Delays in providing statement to cops must be explained with cogent reasons - LawyersSHARIFAH SHAHIRAH
SHAH ALAM - Any unavoidable circumstances resulting to delays towards the completion of a particular investigation should be explained with cogent reasons.
Former Malaysian Bar president Salim Bashir said under Section 107A of the Criminal Procedure Code (CPC), investigating officers must provide a status report on the investigations of specific complaints within a predefined time frame.
He said the clause emphasised the value of prompt updates and transparency in court cases.
However, the section also acknowledged that unforeseen circumstances may arise, leading to delays in the completion of investigations, he added.
“If there are any unavoidable circumstances resulting delays towards the completion of a particular investigations, it should be explained by the investigating officer by proffering cogent reasons,” Salim said when contacted.
Salim added that the clause also recognised the practical realities that may affect the proceedings' timeframe while yet striving to preserve the integrity of the investigation process.
The recognition, he said served as a foundation for fostering a more comprehensive and adaptable approach to investigative proceedings, allowing for the intricate balance between the importance of promptness and the acknowledgment of legitimate hurdles that investigators might encounter.
"The provision also acknowledged that flexibility may be necessary in some cases while upholding the expectation of a comprehensive and timely investigative procedure. This is in line with the larger ideals of justice and due process within the legal system," he said.
Salim said this in response to the delay of Community Communications Department (J-Kom) assistant officer Abdul Wahab Abdul Kadir Jilani's appearance before the police to provide his statement over a video that emerged purportedly showing him and former J-Kom director-general Mohammad Agus Yusoff allegedly having an indecent conversation.
Yesterday, Inspector-General of Police Tan Sri Razarudin Husain said Wahab's statement will be recorded after the police made arrangements with the latter's lawyer.

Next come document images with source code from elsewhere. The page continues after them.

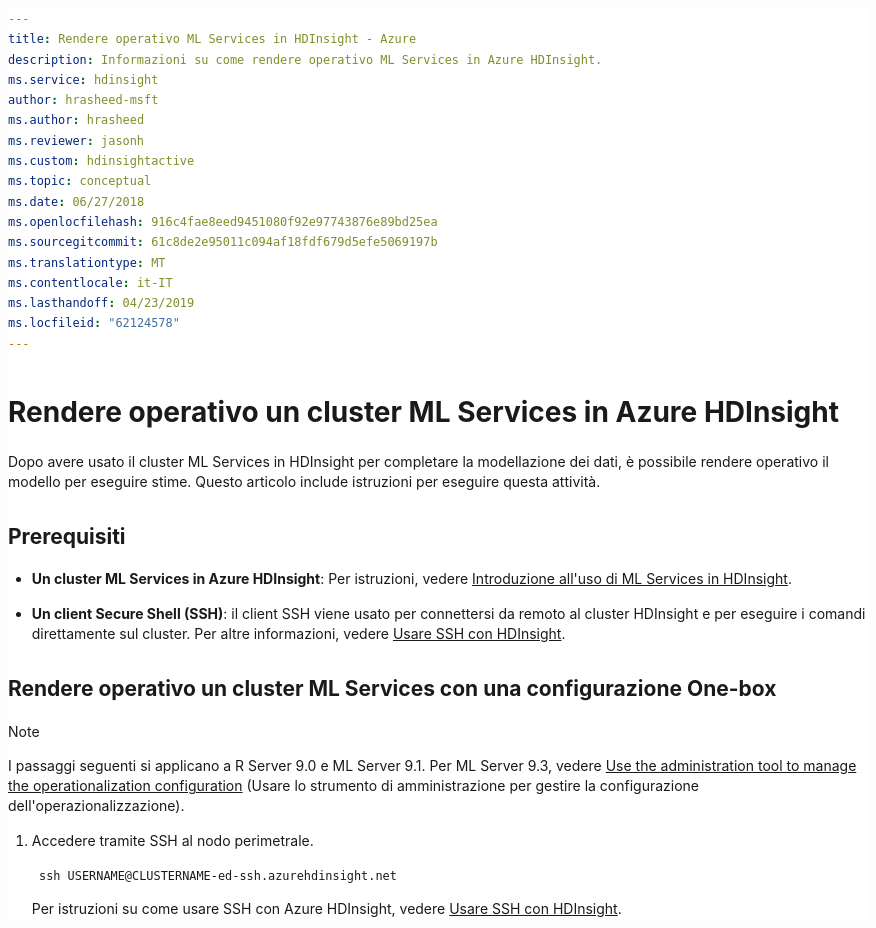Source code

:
```yaml
---
title: Rendere operativo ML Services in HDInsight - Azure
description: Informazioni su come rendere operativo ML Services in Azure HDInsight.
ms.service: hdinsight
author: hrasheed-msft
ms.author: hrasheed
ms.reviewer: jasonh
ms.custom: hdinsightactive
ms.topic: conceptual
ms.date: 06/27/2018
ms.openlocfilehash: 916c4fae8eed9451080f92e97743876e89bd25ea
ms.sourcegitcommit: 61c8de2e95011c094af18fdf679d5efe5069197b
ms.translationtype: MT
ms.contentlocale: it-IT
ms.lasthandoff: 04/23/2019
ms.locfileid: "62124578"
---
```

# <a name="operationalize-ml-services-cluster-on-azure-hdinsight"></a>Rendere operativo un cluster ML Services in Azure HDInsight

Dopo avere usato il cluster ML Services in HDInsight per completare la modellazione dei dati, è possibile rendere operativo il modello per eseguire stime. Questo articolo include istruzioni per eseguire questa attività.

## <a name="prerequisites"></a>Prerequisiti

* **Un cluster ML Services in Azure HDInsight**: Per istruzioni, vedere [Introduzione all'uso di ML Services in HDInsight](r-server-get-started.md).

* **Un client Secure Shell (SSH)**: il client SSH viene usato per connettersi da remoto al cluster HDInsight e per eseguire i comandi direttamente sul cluster. Per altre informazioni, vedere [Usare SSH con HDInsight](../hdinsight-hadoop-linux-use-ssh-unix.md).

## <a name="operationalize-ml-services-cluster-with-one-box-configuration"></a>Rendere operativo un cluster ML Services con una configurazione One-box

> [!NOTE]  
> I passaggi seguenti si applicano a R Server 9.0 e ML Server 9.1. Per ML Server 9.3, vedere [Use the administration tool to manage the operationalization configuration](https://docs.microsoft.com/machine-learning-server/operationalize/configure-admin-cli-launch) (Usare lo strumento di amministrazione per gestire la configurazione dell'operazionalizzazione).

1. Accedere tramite SSH al nodo perimetrale.

        ssh USERNAME@CLUSTERNAME-ed-ssh.azurehdinsight.net

    Per istruzioni su come usare SSH con Azure HDInsight, vedere [Usare SSH con HDInsight](../hdinsight-hadoop-linux-use-ssh-unix.md).

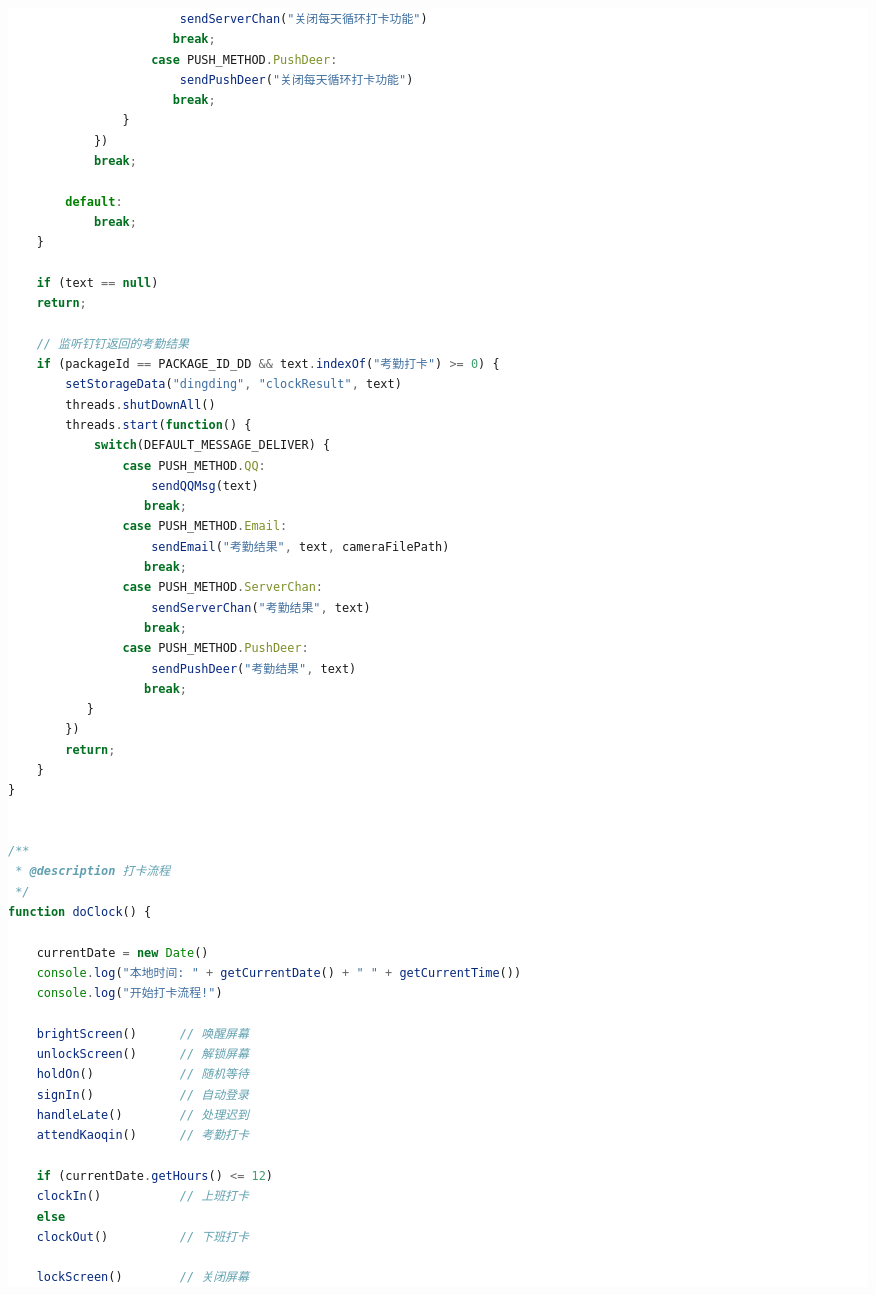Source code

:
 ```javascript
                        sendServerChan("关闭每天循环打卡功能")
                       break;
                    case PUSH_METHOD.PushDeer:
                        sendPushDeer("关闭每天循环打卡功能")
                       break;
                }
            })
            break;

        default:
            break;
    }

    if (text == null) 
    return;
    
    // 监听钉钉返回的考勤结果
    if (packageId == PACKAGE_ID_DD && text.indexOf("考勤打卡") >= 0) { 
        setStorageData("dingding", "clockResult", text)
        threads.shutDownAll()
        threads.start(function() {
            switch(DEFAULT_MESSAGE_DELIVER) {
                case PUSH_METHOD.QQ:
                    sendQQMsg(text)
                   break;
                case PUSH_METHOD.Email:
                    sendEmail("考勤结果", text, cameraFilePath)
                   break;
                case PUSH_METHOD.ServerChan:
                    sendServerChan("考勤结果", text)
                   break;
                case PUSH_METHOD.PushDeer:
                    sendPushDeer("考勤结果", text)
                   break;
           }
        })
        return;
    }
}


/**
 * @description 打卡流程
 */
function doClock() {

    currentDate = new Date()
    console.log("本地时间: " + getCurrentDate() + " " + getCurrentTime())
    console.log("开始打卡流程!")

    brightScreen()      // 唤醒屏幕
    unlockScreen()      // 解锁屏幕
    holdOn()            // 随机等待
    signIn()            // 自动登录
    handleLate()        // 处理迟到
    attendKaoqin()      // 考勤打卡

    if (currentDate.getHours() <= 12) 
    clockIn()           // 上班打卡
    else 
    clockOut()          // 下班打卡
    
    lockScreen()        // 关闭屏幕
```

It was reported that Wahab has fallen into severe depression following the incident, resulting in him having to arrange to meet the police on another day. This was disclosed by his lawyer Faizal Rahman.
Meanwhile, lawyer Datuk Geethan Ram Vincent said that under Section 111 of the CPC, when a witness is being summoned, the police will issue a notice for their presence and the witness is excused from attendance if they are officially declared medically unfit.
He said it was important to note that there is no specific time frame stipulated for this.
"In such cases, the witness must furnish medical proof in the form of a Medical Certificate (MC) or a comprehensive medical report.
"As long as the person is declared medically unfit, they need not attend. So, it all depends on whether he has an MC and how long is the MC for?
"If they do not attend after the Section 111 notice, the police could obtain a warrant from the magistrate to compel the witness' attendance," he added.
Geethan also highlighted that the duration of the MC was a pivotal factor, determining the period for which the witness was exempted from attending.
This flexibility in time frames, he said allowed for a reasonable consideration of the witness' health condition and to ensure a fair and just process.
He said in a bid to accommodate the witness' situation, the police may extend their flexibility by agreeing to conduct the statement-taking process at alternative locations.
"Whether it's at the witness' home or even the hospital, the police are willing to ensure a conducive environment for the witness, fostering an atmosphere where the statement can be provided comfortably," he said.
Lawyer R. Sivaraj said lawyers held the prerogative to engage in negotiations with the police, particularly when their clients were not in optimal conditions to provide statements.
He added that citing mental health issues as an excuse was viewed critically.
He said the legal framework insisted on a case-by-case evaluation, ensuring that legitimate reasons were presented for any delays in the statement process.
"Lawyers can negotiate with the police, if their clients are not well, then they need to provide proof to the police. If witnesses have problems and need space, a delay can be made at the discretion of the police.
"However, I think the issue of mental problems should not be used as an excuse," he said.
He added that in situations where the witness, for valid reasons required an extension to providing a statement, the lawyer assumed the crucial role of convincing the police of the necessity for such an extension.
He said police also have the authority to locate witnesses in various places to obtain their statements.
This implied that the statement-taking process was not confined to a specific venue and law enforcement can proactively reach out to witnesses, ensuring a more dynamic and accessible interaction, he added.
On Friday, Bukit Aman Criminal Investigation Department (CID) director Datuk Seri Mohd Shuhaily Mohd Zain confirmed that the police recorded statements from three individuals linked to the case.
They were Agus, the person believed to be 'Mr H' and a hotel employee.
The investigation was being carried out under Section 500 of the Penal Code for defamation and Section 233 of the Communications and Multimedia Act 1998 for improper use of network facilities or network services.
In a press conference held after the video went viral Agus and Wahab denied the authenticity of the video, claiming that the audio had been doctored by someone they identified as 'Mr H'.